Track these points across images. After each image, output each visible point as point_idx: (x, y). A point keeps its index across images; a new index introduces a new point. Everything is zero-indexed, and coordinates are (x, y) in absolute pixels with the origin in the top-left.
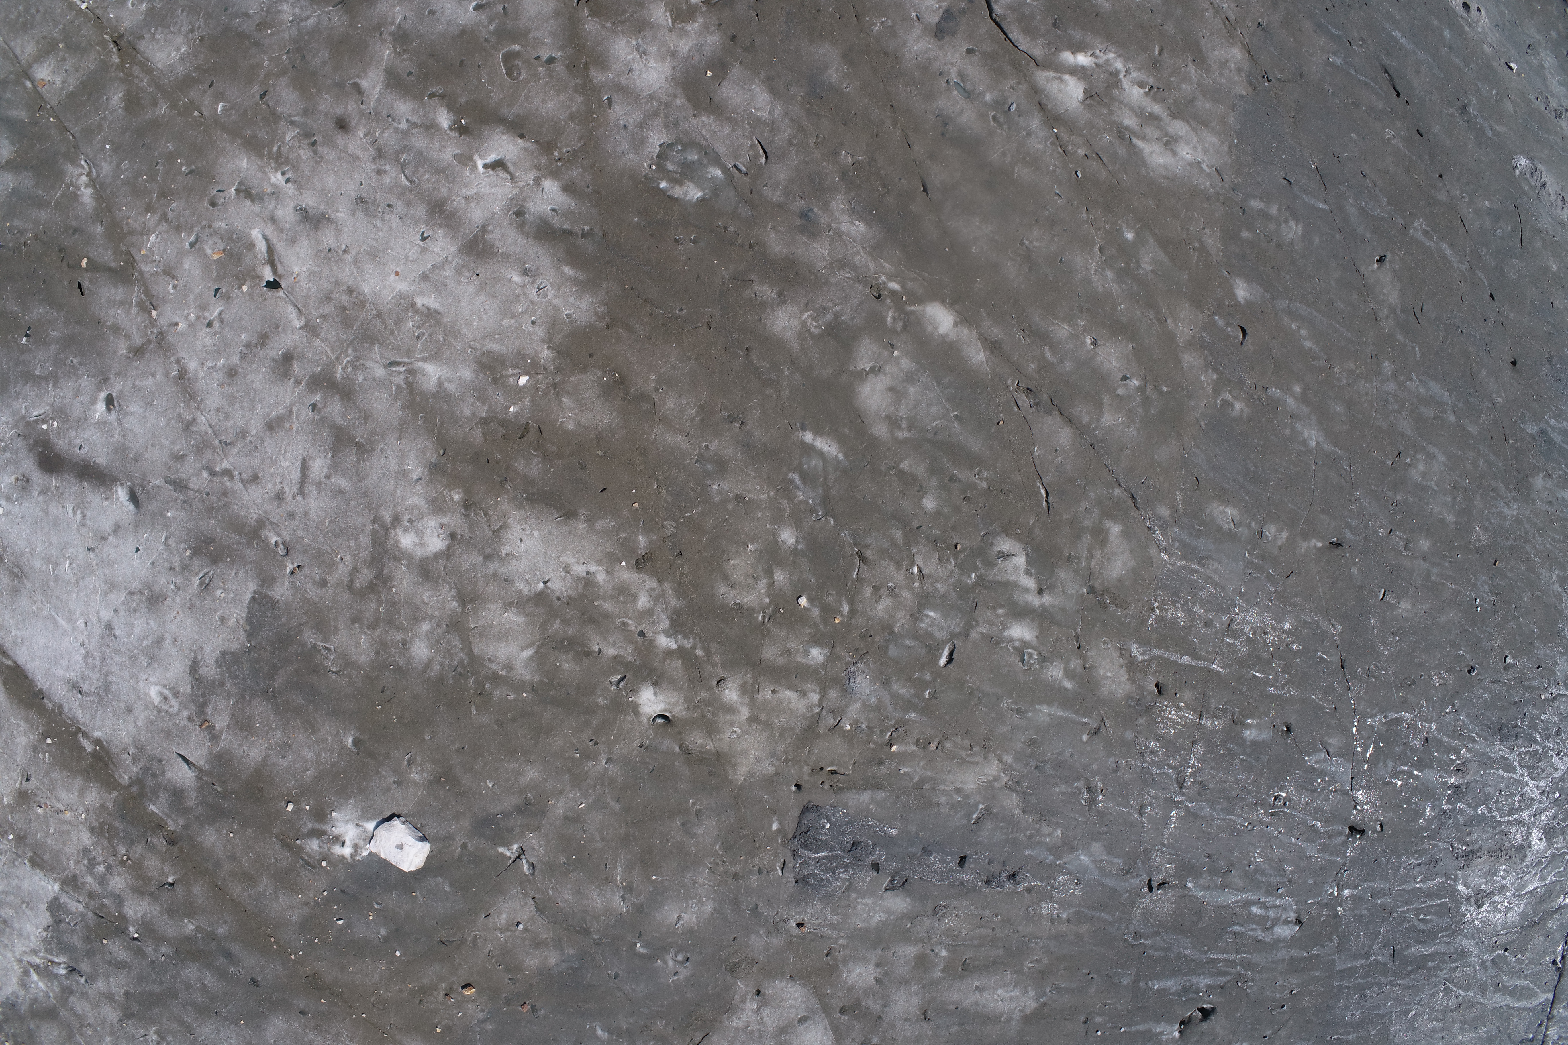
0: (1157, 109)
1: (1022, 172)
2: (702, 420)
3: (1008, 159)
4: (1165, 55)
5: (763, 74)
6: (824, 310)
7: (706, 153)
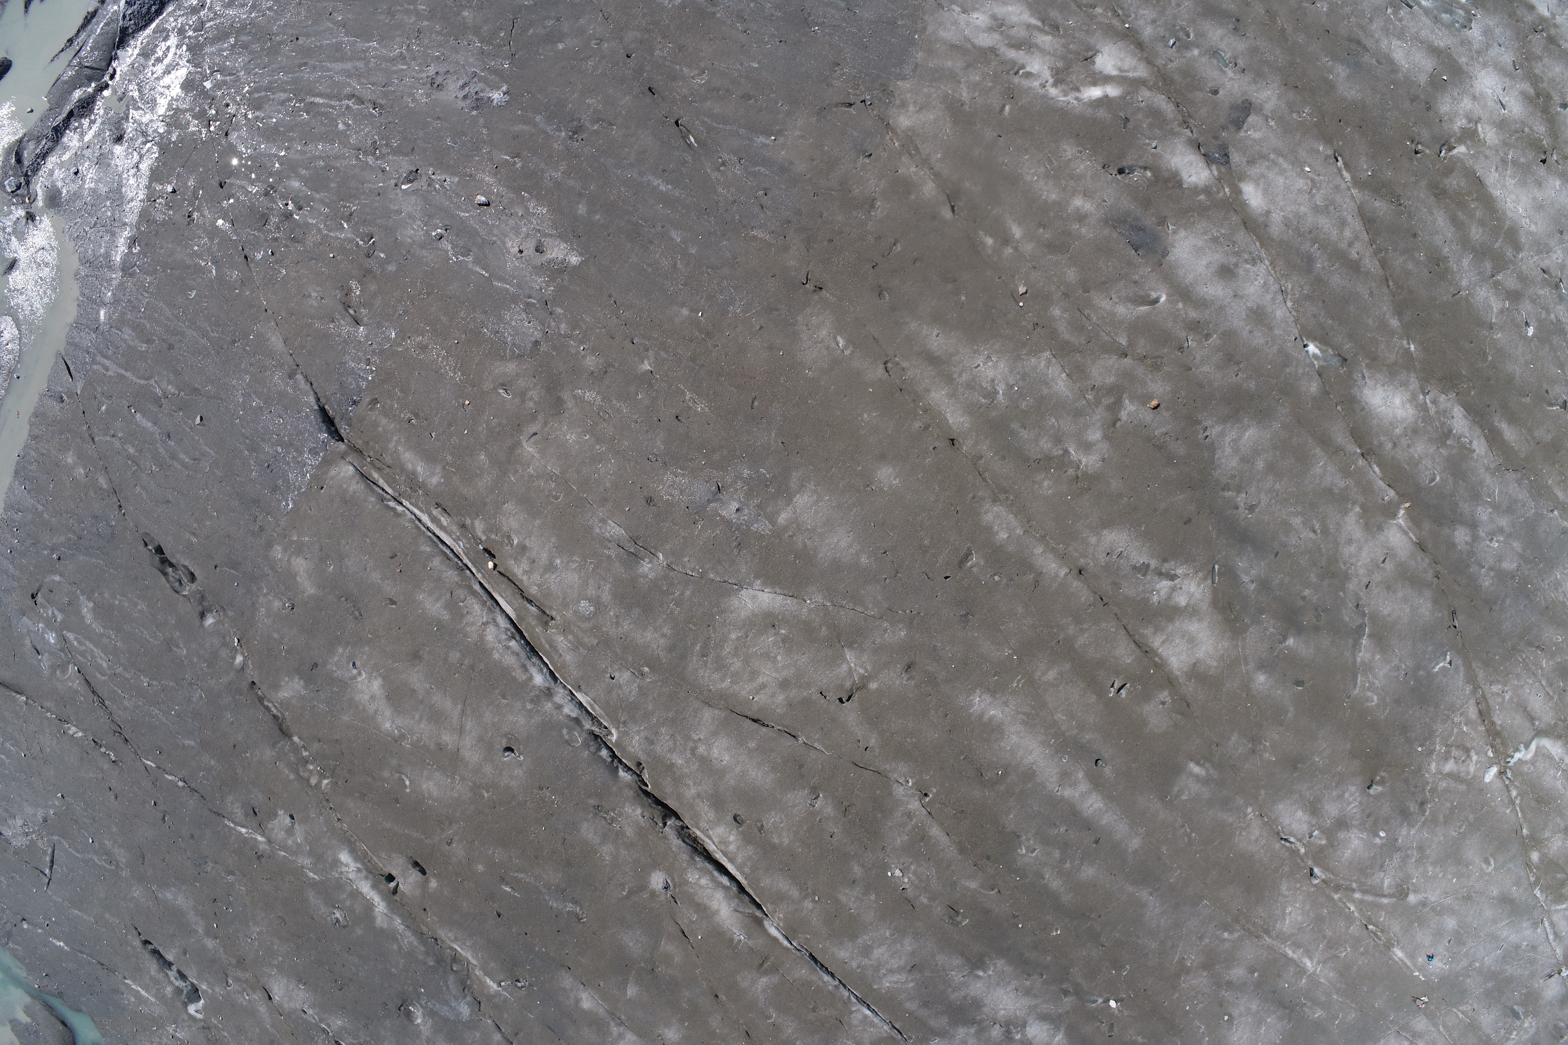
0: (1012, 54)
4: (998, 109)
7: (1436, 18)
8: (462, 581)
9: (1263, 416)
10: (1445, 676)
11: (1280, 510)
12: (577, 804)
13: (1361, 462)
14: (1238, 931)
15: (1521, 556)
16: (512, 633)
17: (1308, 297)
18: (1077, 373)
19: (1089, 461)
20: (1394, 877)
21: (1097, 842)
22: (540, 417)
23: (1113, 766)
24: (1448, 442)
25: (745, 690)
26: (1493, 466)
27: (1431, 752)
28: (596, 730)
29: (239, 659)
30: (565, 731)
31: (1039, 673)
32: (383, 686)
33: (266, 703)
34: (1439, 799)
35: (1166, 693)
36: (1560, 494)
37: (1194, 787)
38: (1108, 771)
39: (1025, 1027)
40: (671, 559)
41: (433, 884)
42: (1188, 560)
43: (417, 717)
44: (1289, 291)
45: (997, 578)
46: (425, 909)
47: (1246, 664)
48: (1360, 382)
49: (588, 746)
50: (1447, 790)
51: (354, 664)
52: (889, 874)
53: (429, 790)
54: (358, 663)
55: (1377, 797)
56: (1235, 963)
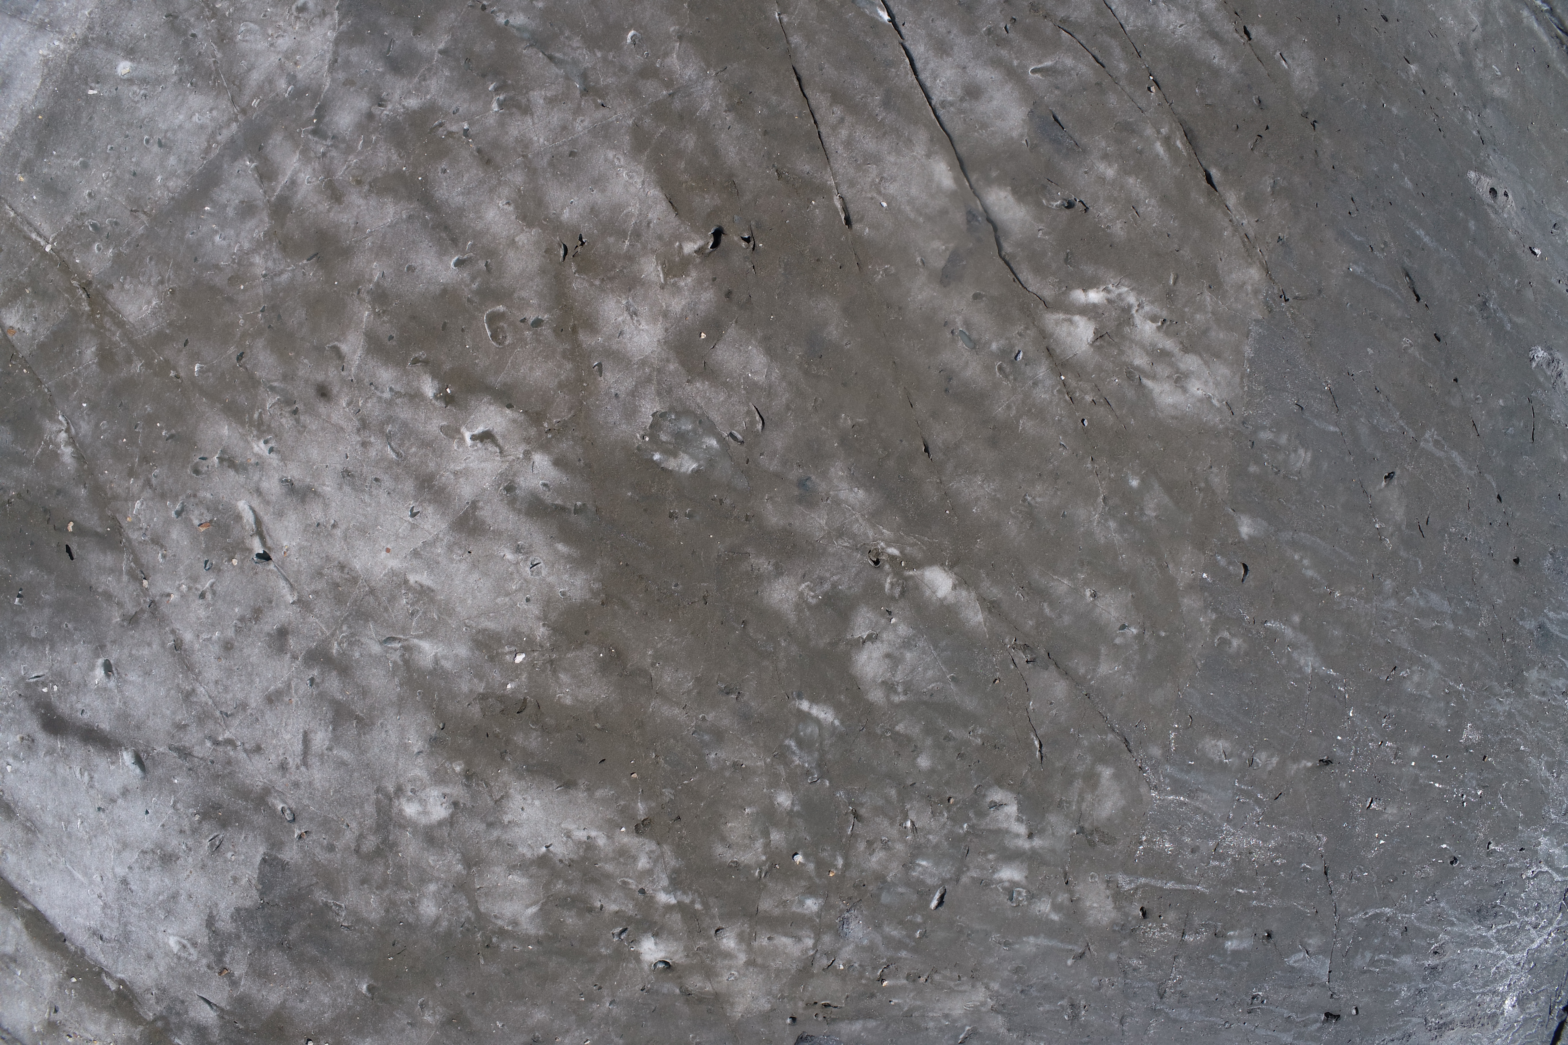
0: (1168, 344)
1: (1027, 425)
2: (699, 693)
3: (1013, 412)
4: (1180, 283)
5: (760, 334)
6: (822, 580)
7: (700, 422)
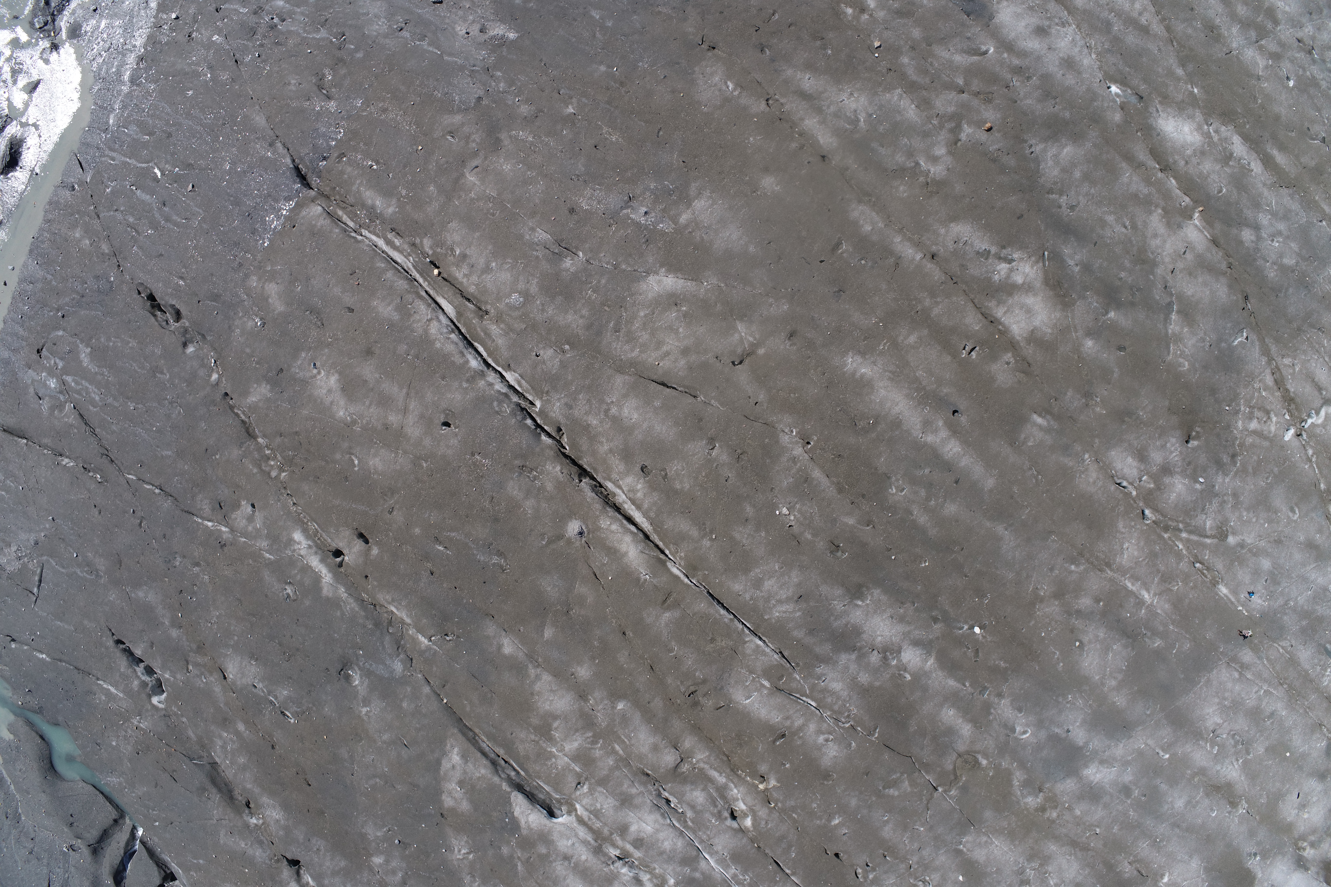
8: (411, 288)
9: (1077, 137)
10: (1243, 348)
11: (1096, 209)
12: (505, 465)
13: (1160, 175)
14: (1084, 564)
15: (1299, 255)
16: (452, 329)
17: (1109, 51)
18: (924, 104)
19: (937, 171)
20: (1214, 519)
21: (957, 482)
22: (482, 154)
23: (968, 416)
24: (1231, 163)
25: (651, 357)
26: (1268, 182)
27: (1237, 412)
28: (523, 404)
29: (215, 376)
30: (495, 404)
31: (901, 338)
32: (339, 381)
33: (236, 411)
34: (1247, 453)
35: (1010, 355)
36: (1326, 208)
37: (1039, 435)
38: (963, 419)
39: (900, 652)
40: (590, 255)
41: (375, 551)
42: (1023, 247)
43: (367, 403)
44: (1093, 46)
45: (863, 262)
46: (366, 577)
47: (1076, 332)
48: (1155, 114)
49: (515, 415)
50: (1253, 445)
51: (315, 365)
52: (777, 513)
53: (375, 465)
54: (318, 364)
55: (1194, 449)
56: (1083, 593)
────────
- [TASK PROMPT]
Rewrite all of the material above with "top-left" changed to "upper-left" and everything else unchanged. Leave the pictures out of your answer.

- [SOLUTION TO THIS PROBLEM]
Track these points across images. After each image, output each visible point as point_idx: (x, y). A point keeps its index across images; a new index introduces a new point. Everything is zero-indexed, and coordinates are (x, y) in absolute pixels with the origin in the upper-left.
0: (1157, 109)
1: (1022, 172)
2: (702, 420)
3: (1008, 159)
4: (1165, 55)
5: (763, 74)
6: (824, 310)
7: (706, 153)
0: (1012, 54)
4: (998, 109)
7: (1436, 18)
8: (462, 581)
9: (1263, 416)
10: (1445, 676)
11: (1280, 510)
12: (577, 804)
13: (1361, 462)
14: (1238, 931)
15: (1521, 556)
16: (512, 633)
17: (1308, 297)
18: (1077, 373)
19: (1089, 461)
20: (1394, 877)
21: (1097, 842)
22: (540, 417)
23: (1113, 766)
24: (1448, 442)
25: (745, 690)
26: (1493, 466)
27: (1431, 752)
28: (596, 730)
29: (239, 659)
30: (565, 731)
31: (1039, 673)
32: (383, 686)
33: (266, 703)
34: (1439, 799)
35: (1166, 693)
36: (1560, 494)
37: (1194, 787)
38: (1108, 771)
39: (1025, 1027)
40: (671, 559)
41: (433, 884)
42: (1188, 560)
43: (417, 717)
44: (1289, 291)
45: (997, 578)
46: (425, 909)
47: (1246, 664)
48: (1360, 382)
49: (588, 746)
50: (1447, 790)
51: (354, 664)
52: (889, 874)
53: (429, 790)
54: (358, 663)
55: (1377, 797)
56: (1235, 963)
0: (1168, 344)
1: (1027, 425)
2: (699, 693)
3: (1013, 412)
4: (1180, 283)
5: (760, 334)
6: (822, 580)
7: (700, 422)
8: (411, 288)
9: (1077, 137)
10: (1243, 348)
11: (1096, 209)
12: (505, 465)
13: (1160, 175)
14: (1084, 564)
15: (1299, 255)
16: (452, 329)
17: (1109, 51)
18: (924, 104)
19: (937, 171)
20: (1214, 519)
21: (957, 482)
22: (482, 154)
23: (968, 416)
24: (1231, 163)
25: (651, 357)
26: (1268, 182)
27: (1237, 412)
28: (523, 404)
29: (215, 376)
30: (495, 404)
31: (901, 338)
32: (339, 381)
33: (236, 411)
34: (1247, 453)
35: (1010, 355)
36: (1326, 208)
37: (1039, 435)
38: (963, 419)
39: (900, 652)
40: (590, 255)
41: (375, 551)
42: (1023, 247)
43: (367, 403)
44: (1093, 46)
45: (863, 262)
46: (366, 577)
47: (1076, 332)
48: (1155, 114)
49: (515, 415)
50: (1253, 445)
51: (315, 365)
52: (777, 513)
53: (375, 465)
54: (318, 364)
55: (1194, 449)
56: (1083, 593)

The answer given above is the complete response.